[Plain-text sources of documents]
- Opening Delimiter -
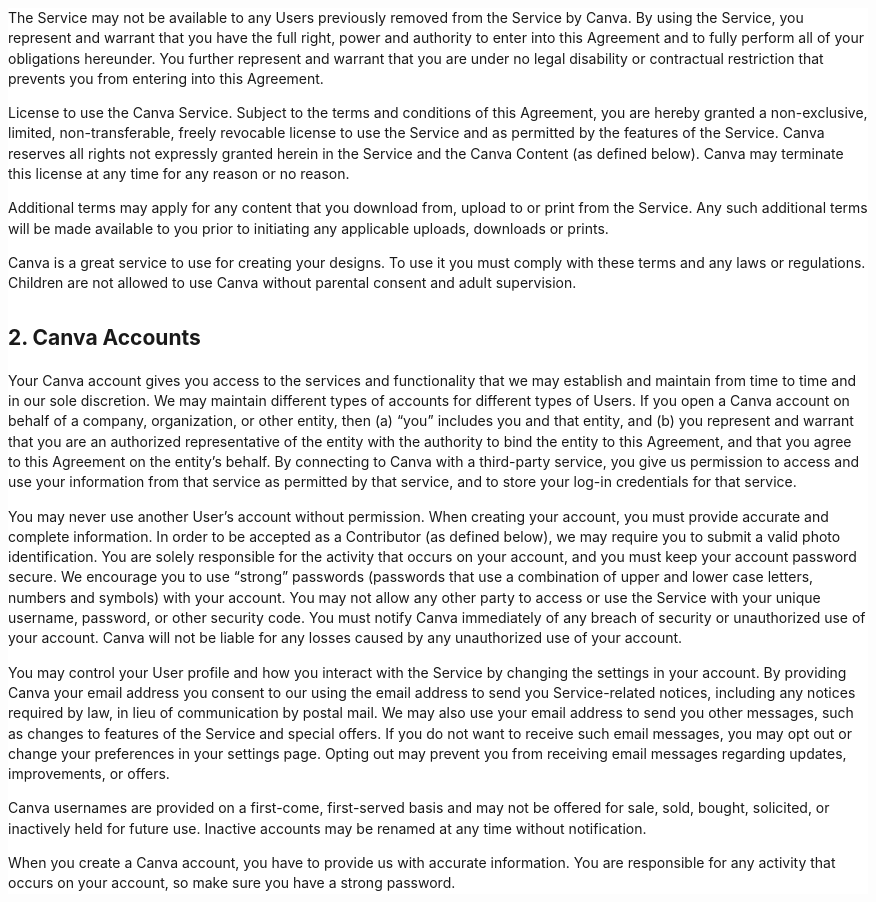 The Service may not be available to any Users previously removed from the Service by Canva. By using the Service, you represent and warrant that you have the full right, power and authority to enter into this Agreement and to fully perform all of your obligations hereunder. You further represent and warrant that you are under no legal disability or contractual restriction that prevents you from entering into this Agreement.

License to use the Canva Service. Subject to the terms and conditions of this Agreement, you are hereby granted a non-exclusive, limited, non-transferable, freely revocable license to use the Service and as permitted by the features of the Service. Canva reserves all rights not expressly granted herein in the Service and the Canva Content (as defined below). Canva may terminate this license at any time for any reason or no reason.

Additional terms may apply for any content that you download from, upload to or print from the Service. Any such additional terms will be made available to you prior to initiating any applicable uploads, downloads or prints.

Canva is a great service to use for creating your designs. To use it you must comply with these terms and any laws or regulations. Children are not allowed to use Canva without parental consent and adult supervision.

2\. Canva Accounts
------------------

Your Canva account gives you access to the services and functionality that we may establish and maintain from time to time and in our sole discretion. We may maintain different types of accounts for different types of Users. If you open a Canva account on behalf of a company, organization, or other entity, then (a) “you” includes you and that entity, and (b) you represent and warrant that you are an authorized representative of the entity with the authority to bind the entity to this Agreement, and that you agree to this Agreement on the entity’s behalf. By connecting to Canva with a third-party service, you give us permission to access and use your information from that service as permitted by that service, and to store your log-in credentials for that service.

You may never use another User’s account without permission. When creating your account, you must provide accurate and complete information. In order to be accepted as a Contributor (as defined below), we may require you to submit a valid photo identification. You are solely responsible for the activity that occurs on your account, and you must keep your account password secure. We encourage you to use “strong” passwords (passwords that use a combination of upper and lower case letters, numbers and symbols) with your account. You may not allow any other party to access or use the Service with your unique username, password, or other security code. You must notify Canva immediately of any breach of security or unauthorized use of your account. Canva will not be liable for any losses caused by any unauthorized use of your account.

You may control your User profile and how you interact with the Service by changing the settings in your account. By providing Canva your email address you consent to our using the email address to send you Service-related notices, including any notices required by law, in lieu of communication by postal mail. We may also use your email address to send you other messages, such as changes to features of the Service and special offers. If you do not want to receive such email messages, you may opt out or change your preferences in your settings page. Opting out may prevent you from receiving email messages regarding updates, improvements, or offers.

Canva usernames are provided on a first-come, first-served basis and may not be offered for sale, sold, bought, solicited, or inactively held for future use. Inactive accounts may be renamed at any time without notification.

When you create a Canva account, you have to provide us with accurate information. You are responsible for any activity that occurs on your account, so make sure you have a strong password.
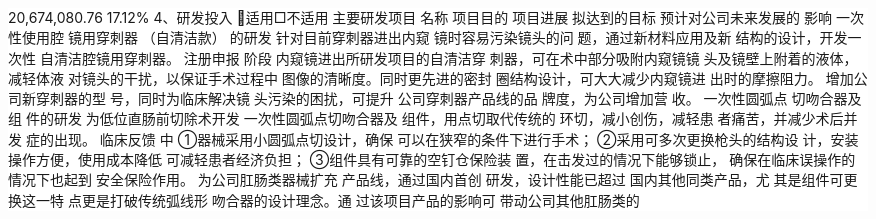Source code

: 20,674,080.76
17.12%
4、研发投入
适用□不适用
主要研发项目
名称
项目目的
项目进展
拟达到的目标
预计对公司未来发展的
影响
一次性使用腔
镜用穿刺器
（自清洁款）
的研发
针对目前穿刺器进出内窥
镜时容易污染镜头的问
题，通过新材料应用及新
结构的设计，开发一次性
自清洁腔镜用穿刺器。
注册申报
阶段
内窥镜进出所研发项目的自清洁穿
刺器，可在术中部分吸附内窥镜镜
头及镜壁上附着的液体，减轻体液
对镜头的干扰，以保证手术过程中
图像的清晰度。同时更先进的密封
圈结构设计，可大大减少内窥镜进
出时的摩擦阻力。
增加公司新穿刺器的型
号，同时为临床解决镜
头污染的困扰，可提升
公司穿刺器产品线的品
牌度，为公司增加营
收。
一次性圆弧点
切吻合器及组
件的研发
为低位直肠前切除术开发
一次性圆弧点切吻合器及
组件，用点切取代传统的
环切，减小创伤，减轻患
者痛苦，并减少术后并发
症的出现。
临床反馈
中
①器械采用小圆弧点切设计，确保
可以在狭窄的条件下进行手术；
②采用可多次更换枪头的结构设
计，安装操作方便，使用成本降低
可减轻患者经济负担；
③组件具有可靠的空钉仓保险装
置，在击发过的情况下能够锁止，
确保在临床误操作的情况下也起到
安全保险作用。
为公司肛肠类器械扩充
产品线，通过国内首创
研发，设计性能已超过
国内其他同类产品，尤
其是组件可更换这一特
点更是打破传统弧线形
吻合器的设计理念。通
过该项目产品的影响可
带动公司其他肛肠类的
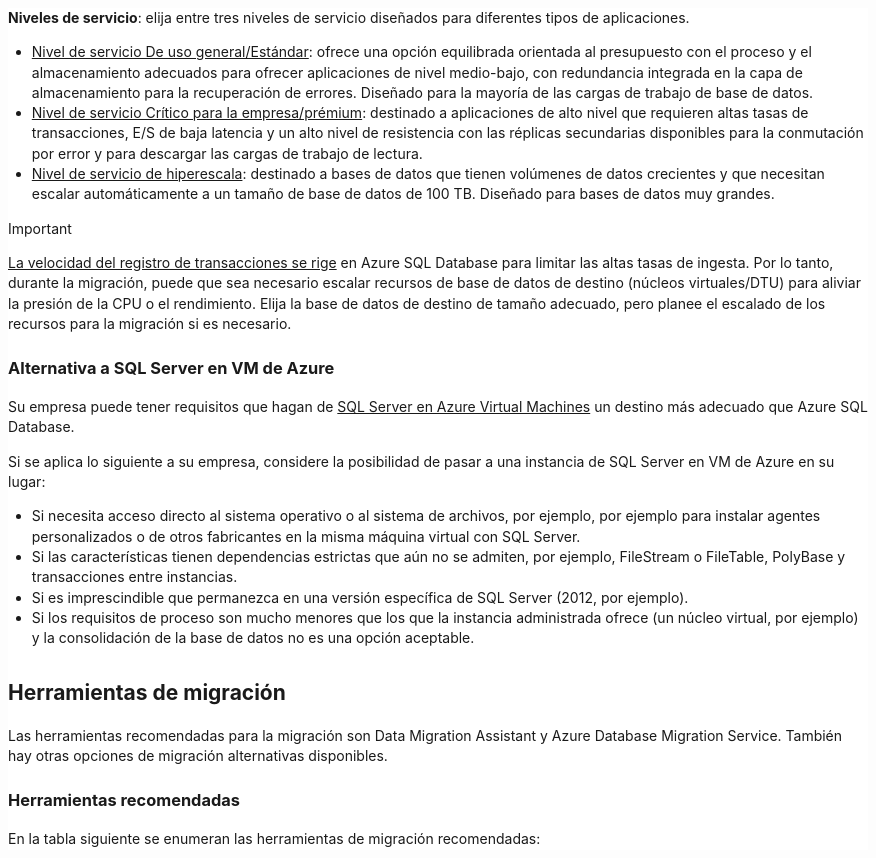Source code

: **Niveles de servicio**: elija entre tres niveles de servicio diseñados para diferentes tipos de aplicaciones.

- [Nivel de servicio De uso general/Estándar](../../database/service-tier-general-purpose.md): ofrece una opción equilibrada orientada al presupuesto con el proceso y el almacenamiento adecuados para ofrecer aplicaciones de nivel medio-bajo, con redundancia integrada en la capa de almacenamiento para la recuperación de errores. Diseñado para la mayoría de las cargas de trabajo de base de datos. 
- [Nivel de servicio Crítico para la empresa/prémium](../../database/service-tier-business-critical.md): destinado a aplicaciones de alto nivel que requieren altas tasas de transacciones, E/S de baja latencia y un alto nivel de resistencia con las réplicas secundarias disponibles para la conmutación por error y para descargar las cargas de trabajo de lectura.
- [Nivel de servicio de hiperescala](../../database/service-tier-hyperscale.md): destinado a bases de datos que tienen volúmenes de datos crecientes y que necesitan escalar automáticamente a un tamaño de base de datos de 100 TB. Diseñado para bases de datos muy grandes. 

> [!IMPORTANT]
> [La velocidad del registro de transacciones se rige](../../database/resource-limits-logical-server.md#transaction-log-rate-governance) en Azure SQL Database para limitar las altas tasas de ingesta. Por lo tanto, durante la migración, puede que sea necesario escalar recursos de base de datos de destino (núcleos virtuales/DTU) para aliviar la presión de la CPU o el rendimiento. Elija la base de datos de destino de tamaño adecuado, pero planee el escalado de los recursos para la migración si es necesario. 


### <a name="sql-server-on-azure-vm-alternative"></a>Alternativa a SQL Server en VM de Azure

Su empresa puede tener requisitos que hagan de [SQL Server en Azure Virtual Machines](../../virtual-machines/windows/sql-server-on-azure-vm-iaas-what-is-overview.md) un destino más adecuado que Azure SQL Database. 

Si se aplica lo siguiente a su empresa, considere la posibilidad de pasar a una instancia de SQL Server en VM de Azure en su lugar: 

- Si necesita acceso directo al sistema operativo o al sistema de archivos, por ejemplo, por ejemplo para instalar agentes personalizados o de otros fabricantes en la misma máquina virtual con SQL Server. 
- Si las características tienen dependencias estrictas que aún no se admiten, por ejemplo, FileStream o FileTable, PolyBase y transacciones entre instancias. 
- Si es imprescindible que permanezca en una versión específica de SQL Server (2012, por ejemplo). 
- Si los requisitos de proceso son mucho menores que los que la instancia administrada ofrece (un núcleo virtual, por ejemplo) y la consolidación de la base de datos no es una opción aceptable. 


## <a name="migration-tools"></a>Herramientas de migración 

Las herramientas recomendadas para la migración son Data Migration Assistant y Azure Database Migration Service. También hay otras opciones de migración alternativas disponibles. 

### <a name="recommended-tools"></a>Herramientas recomendadas

En la tabla siguiente se enumeran las herramientas de migración recomendadas:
- Closing Delimiter -
▶ REQUIREMENT
Can you reproduce the source text of all the material above line for line, without including the pictures?

▶ ANSWER FOR THE TASK
 The Service may not be available to any Users previously removed from the Service by Canva. By using the Service, you represent and warrant that you have the full right, power and authority to enter into this Agreement and to fully perform all of your obligations hereunder. You further represent and warrant that you are under no legal disability or contractual restriction that prevents you from entering into this Agreement.

License to use the Canva Service. Subject to the terms and conditions of this Agreement, you are hereby granted a non-exclusive, limited, non-transferable, freely revocable license to use the Service and as permitted by the features of the Service. Canva reserves all rights not expressly granted herein in the Service and the Canva Content (as defined below). Canva may terminate this license at any time for any reason or no reason.

Additional terms may apply for any content that you download from, upload to or print from the Service. Any such additional terms will be made available to you prior to initiating any applicable uploads, downloads or prints.

Canva is a great service to use for creating your designs. To use it you must comply with these terms and any laws or regulations. Children are not allowed to use Canva without parental consent and adult supervision.

2\. Canva Accounts
------------------

Your Canva account gives you access to the services and functionality that we may establish and maintain from time to time and in our sole discretion. We may maintain different types of accounts for different types of Users. If you open a Canva account on behalf of a company, organization, or other entity, then (a) “you” includes you and that entity, and (b) you represent and warrant that you are an authorized representative of the entity with the authority to bind the entity to this Agreement, and that you agree to this Agreement on the entity’s behalf. By connecting to Canva with a third-party service, you give us permission to access and use your information from that service as permitted by that service, and to store your log-in credentials for that service.

You may never use another User’s account without permission. When creating your account, you must provide accurate and complete information. In order to be accepted as a Contributor (as defined below), we may require you to submit a valid photo identification. You are solely responsible for the activity that occurs on your account, and you must keep your account password secure. We encourage you to use “strong” passwords (passwords that use a combination of upper and lower case letters, numbers and symbols) with your account. You may not allow any other party to access or use the Service with your unique username, password, or other security code. You must notify Canva immediately of any breach of security or unauthorized use of your account. Canva will not be liable for any losses caused by any unauthorized use of your account.

You may control your User profile and how you interact with the Service by changing the settings in your account. By providing Canva your email address you consent to our using the email address to send you Service-related notices, including any notices required by law, in lieu of communication by postal mail. We may also use your email address to send you other messages, such as changes to features of the Service and special offers. If you do not want to receive such email messages, you may opt out or change your preferences in your settings page. Opting out may prevent you from receiving email messages regarding updates, improvements, or offers.

Canva usernames are provided on a first-come, first-served basis and may not be offered for sale, sold, bought, solicited, or inactively held for future use. Inactive accounts may be renamed at any time without notification.

When you create a Canva account, you have to provide us with accurate information. You are responsible for any activity that occurs on your account, so make sure you have a strong password.
Source code

: 20,674,080.76
17.12%
4、研发投入
适用□不适用
主要研发项目
名称
项目目的
项目进展
拟达到的目标
预计对公司未来发展的
影响
一次性使用腔
镜用穿刺器
（自清洁款）
的研发
针对目前穿刺器进出内窥
镜时容易污染镜头的问
题，通过新材料应用及新
结构的设计，开发一次性
自清洁腔镜用穿刺器。
注册申报
阶段
内窥镜进出所研发项目的自清洁穿
刺器，可在术中部分吸附内窥镜镜
头及镜壁上附着的液体，减轻体液
对镜头的干扰，以保证手术过程中
图像的清晰度。同时更先进的密封
圈结构设计，可大大减少内窥镜进
出时的摩擦阻力。
增加公司新穿刺器的型
号，同时为临床解决镜
头污染的困扰，可提升
公司穿刺器产品线的品
牌度，为公司增加营
收。
一次性圆弧点
切吻合器及组
件的研发
为低位直肠前切除术开发
一次性圆弧点切吻合器及
组件，用点切取代传统的
环切，减小创伤，减轻患
者痛苦，并减少术后并发
症的出现。
临床反馈
中
①器械采用小圆弧点切设计，确保
可以在狭窄的条件下进行手术；
②采用可多次更换枪头的结构设
计，安装操作方便，使用成本降低
可减轻患者经济负担；
③组件具有可靠的空钉仓保险装
置，在击发过的情况下能够锁止，
确保在临床误操作的情况下也起到
安全保险作用。
为公司肛肠类器械扩充
产品线，通过国内首创
研发，设计性能已超过
国内其他同类产品，尤
其是组件可更换这一特
点更是打破传统弧线形
吻合器的设计理念。通
过该项目产品的影响可
带动公司其他肛肠类的
Source code

: **Niveles de servicio**: elija entre tres niveles de servicio diseñados para diferentes tipos de aplicaciones.

- [Nivel de servicio De uso general/Estándar](../../database/service-tier-general-purpose.md): ofrece una opción equilibrada orientada al presupuesto con el proceso y el almacenamiento adecuados para ofrecer aplicaciones de nivel medio-bajo, con redundancia integrada en la capa de almacenamiento para la recuperación de errores. Diseñado para la mayoría de las cargas de trabajo de base de datos. 
- [Nivel de servicio Crítico para la empresa/prémium](../../database/service-tier-business-critical.md): destinado a aplicaciones de alto nivel que requieren altas tasas de transacciones, E/S de baja latencia y un alto nivel de resistencia con las réplicas secundarias disponibles para la conmutación por error y para descargar las cargas de trabajo de lectura.
- [Nivel de servicio de hiperescala](../../database/service-tier-hyperscale.md): destinado a bases de datos que tienen volúmenes de datos crecientes y que necesitan escalar automáticamente a un tamaño de base de datos de 100 TB. Diseñado para bases de datos muy grandes. 

> [!IMPORTANT]
> [La velocidad del registro de transacciones se rige](../../database/resource-limits-logical-server.md#transaction-log-rate-governance) en Azure SQL Database para limitar las altas tasas de ingesta. Por lo tanto, durante la migración, puede que sea necesario escalar recursos de base de datos de destino (núcleos virtuales/DTU) para aliviar la presión de la CPU o el rendimiento. Elija la base de datos de destino de tamaño adecuado, pero planee el escalado de los recursos para la migración si es necesario. 


### <a name="sql-server-on-azure-vm-alternative"></a>Alternativa a SQL Server en VM de Azure

Su empresa puede tener requisitos que hagan de [SQL Server en Azure Virtual Machines](../../virtual-machines/windows/sql-server-on-azure-vm-iaas-what-is-overview.md) un destino más adecuado que Azure SQL Database. 

Si se aplica lo siguiente a su empresa, considere la posibilidad de pasar a una instancia de SQL Server en VM de Azure en su lugar: 

- Si necesita acceso directo al sistema operativo o al sistema de archivos, por ejemplo, por ejemplo para instalar agentes personalizados o de otros fabricantes en la misma máquina virtual con SQL Server. 
- Si las características tienen dependencias estrictas que aún no se admiten, por ejemplo, FileStream o FileTable, PolyBase y transacciones entre instancias. 
- Si es imprescindible que permanezca en una versión específica de SQL Server (2012, por ejemplo). 
- Si los requisitos de proceso son mucho menores que los que la instancia administrada ofrece (un núcleo virtual, por ejemplo) y la consolidación de la base de datos no es una opción aceptable. 


## <a name="migration-tools"></a>Herramientas de migración 

Las herramientas recomendadas para la migración son Data Migration Assistant y Azure Database Migration Service. También hay otras opciones de migración alternativas disponibles. 

### <a name="recommended-tools"></a>Herramientas recomendadas

En la tabla siguiente se enumeran las herramientas de migración recomendadas:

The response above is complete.